The print is in good shape with only a few tiny specks visible here and there. A light layer of film grain is present throughout. Though some shots can look a little soft, clarity is often good, and all of the bizarre eccentricities of the circus are on full display. Fellini likes to cast his roles with performers who have distinct, unique faces, and all of their expressive and intricate features come through well. Colors are pleasing, with some vivid hues, bringing the wonder and insanity of the circus to life with strong pop. Some of the more documentary style footage can appear a little flat, but many sequences still feature a decent level of dimension. Black levels are mostly consistent and contrast is strong without being blown out.

The circus is a great source for vibrant imagery, and Fellini takes full of advantage of that fact, providing a colorful and imaginative picture. Thankfully, this Blu-ray transfer seems to do an admirable job of preserving the filmmaker's intentions.

Audio Review


The audio is presented in an Italian DTS-HD MA 5.1 track and an Italian DTS-HD MA 2.0 mono track, with optional English subtitles. Though perfectly serviceable, the 5.1 track lacks any real semblance of a surround sound mix.

Dialogue is clean and carries a nice, full quality. However, there is some humming and hissing in a few shots that feature on-set recording (most of the film's sound was dubbed in later). As far as I can tell, rear activity of any kind is completely absent on the 5.1 track, and strangely it seems that there isn't any notable center channel presence either, with even dialogue coming from the left and right. With that said, the supposed 5.1 mix does sound slightly more robust with stronger bass than the 2.0 mix. Dynamic range is good, and there is no distortion among the frequencies presenting Nino Rota's fabulous score well.

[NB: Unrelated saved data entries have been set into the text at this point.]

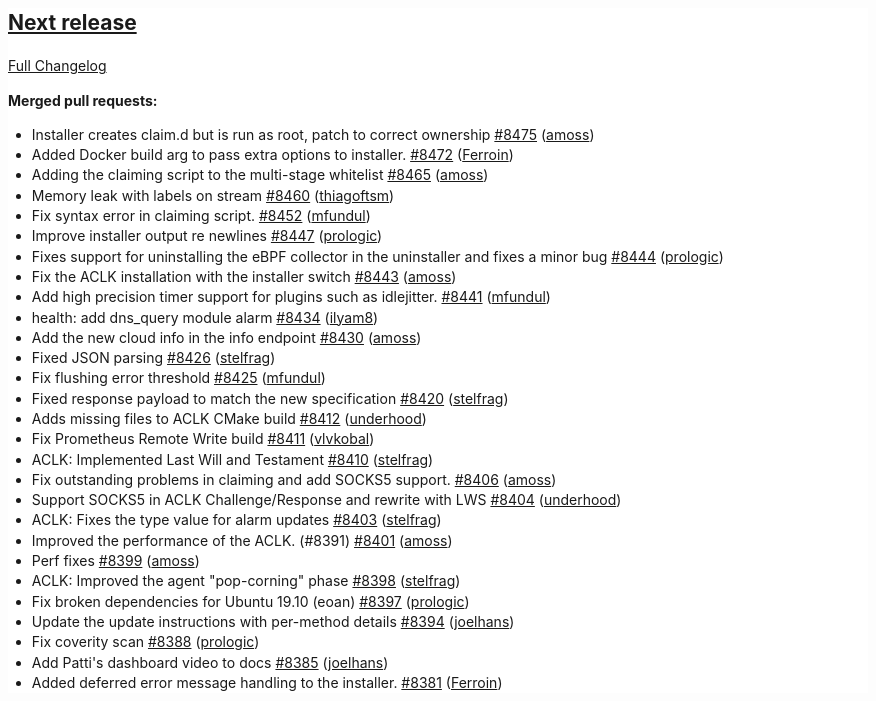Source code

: 

## [**Next release**](https://github.com/netdata/netdata/tree/HEAD)

[Full Changelog](https://github.com/netdata/netdata/compare/v1.20.0...HEAD)

**Merged pull requests:**

- Installer creates claim.d but is run as root, patch to correct ownership [\#8475](https://github.com/netdata/netdata/pull/8475) ([amoss](https://github.com/amoss))
- Added Docker build arg to pass extra options to installer. [\#8472](https://github.com/netdata/netdata/pull/8472) ([Ferroin](https://github.com/Ferroin))
- Adding the claiming script to the multi-stage whitelist [\#8465](https://github.com/netdata/netdata/pull/8465) ([amoss](https://github.com/amoss))
- Memory leak with labels on stream [\#8460](https://github.com/netdata/netdata/pull/8460) ([thiagoftsm](https://github.com/thiagoftsm))
- Fix syntax error in claiming script. [\#8452](https://github.com/netdata/netdata/pull/8452) ([mfundul](https://github.com/mfundul))
- Improve installer output re newlines [\#8447](https://github.com/netdata/netdata/pull/8447) ([prologic](https://github.com/prologic))
- Fixes support for uninstalling the eBPF collector in the uninstaller and fixes a minor bug [\#8444](https://github.com/netdata/netdata/pull/8444) ([prologic](https://github.com/prologic))
- Fix the ACLK installation with the installer switch [\#8443](https://github.com/netdata/netdata/pull/8443) ([amoss](https://github.com/amoss))
- Add high precision timer support for plugins such as idlejitter. [\#8441](https://github.com/netdata/netdata/pull/8441) ([mfundul](https://github.com/mfundul))
- health: add dns\_query module alarm [\#8434](https://github.com/netdata/netdata/pull/8434) ([ilyam8](https://github.com/ilyam8))
- Add the new cloud info in the info endpoint [\#8430](https://github.com/netdata/netdata/pull/8430) ([amoss](https://github.com/amoss))
- Fixed JSON parsing [\#8426](https://github.com/netdata/netdata/pull/8426) ([stelfrag](https://github.com/stelfrag))
- Fix flushing error threshold [\#8425](https://github.com/netdata/netdata/pull/8425) ([mfundul](https://github.com/mfundul))
- Fixed response payload to match the new specification [\#8420](https://github.com/netdata/netdata/pull/8420) ([stelfrag](https://github.com/stelfrag))
- Adds missing files to ACLK CMake build [\#8412](https://github.com/netdata/netdata/pull/8412) ([underhood](https://github.com/underhood))
- Fix Prometheus Remote Write build [\#8411](https://github.com/netdata/netdata/pull/8411) ([vlvkobal](https://github.com/vlvkobal))
- ACLK: Implemented Last Will and Testament [\#8410](https://github.com/netdata/netdata/pull/8410) ([stelfrag](https://github.com/stelfrag))
- Fix outstanding problems in claiming and add SOCKS5 support. [\#8406](https://github.com/netdata/netdata/pull/8406) ([amoss](https://github.com/amoss))
- Support SOCKS5 in ACLK Challenge/Response and rewrite with LWS [\#8404](https://github.com/netdata/netdata/pull/8404) ([underhood](https://github.com/underhood))
- ACLK: Fixes the type value for alarm updates [\#8403](https://github.com/netdata/netdata/pull/8403) ([stelfrag](https://github.com/stelfrag))
- Improved the performance of the ACLK. \(\#8391\) [\#8401](https://github.com/netdata/netdata/pull/8401) ([amoss](https://github.com/amoss))
- Perf fixes [\#8399](https://github.com/netdata/netdata/pull/8399) ([amoss](https://github.com/amoss))
- ACLK: Improved the agent "pop-corning" phase [\#8398](https://github.com/netdata/netdata/pull/8398) ([stelfrag](https://github.com/stelfrag))
- Fix broken dependencies for Ubuntu 19.10 \(eoan\) [\#8397](https://github.com/netdata/netdata/pull/8397) ([prologic](https://github.com/prologic))
- Update the update instructions with per-method details [\#8394](https://github.com/netdata/netdata/pull/8394) ([joelhans](https://github.com/joelhans))
- Fix coverity scan [\#8388](https://github.com/netdata/netdata/pull/8388) ([prologic](https://github.com/prologic))
- Add Patti's dashboard video to docs [\#8385](https://github.com/netdata/netdata/pull/8385) ([joelhans](https://github.com/joelhans))
- Added deferred error message handling to the installer. [\#8381](https://github.com/netdata/netdata/pull/8381) ([Ferroin](https://github.com/Ferroin))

Though the disc claims to carry a 5.1 and 2.0 mix, for all intents and purposes the surround sound track doesn't seem to feature any true rear or center activity, making its inclusion rather redundant and unnecessary. If you're going to label something 5.1, it's sort of expected that it actually be… well, 5.1. Still, despite that caveat, both audio choices sound pretty good and seem to respectfully present the source material well with decent fidelity.

Special Features


Raro Video has only included two supplements, but they are of high quality and are well worth your time. Both special features are presented in 1080p with Italian DTS-HD MA 2.0 sound and optional English subtitles.

  • Fellini's Circus (HD, 42 min) - This is a video essay about the film by Fellini expert, Adriano Apra. Apra details the film's production history with clips, stills, and excerpts from writings by Fellini. Specific scenes are analyzed, clown dynamics and history are elaborated on, and graphs and charts are even used to detail how the film breaks down by shot type and length. Though the discussion can be excessively academic (as much as I love to analyze movies, even I draw the line at graphs picking apart a director's techniques) there is a wealth of interesting information here, and this visual essay serves as a nice companion piece to the feature.
  • Un Agenzia Matrimoniale (HD, 17 min) - A 1953 short film by Fellini is included. A humorous story about a man testing out a marriage agency that pairs up clients to be wed, this is a decent but not exceptional effort from the famed director.

Final Thoughts

'The Clowns' is strange hybrid of documentary and fantasy that blends comedy and pathos to form an interesting and entertaining rumination on the circus and all things absurd. The video transfer is good and appears to present an authentic and respectful experience. The audio mix serves the film just fine, but its 5.1 designation is fairly suspect. Though there are only two supplements, both are of high quality. This is a solid disc for a very unique and interesting film that comes recommended, especially for Fellini fans.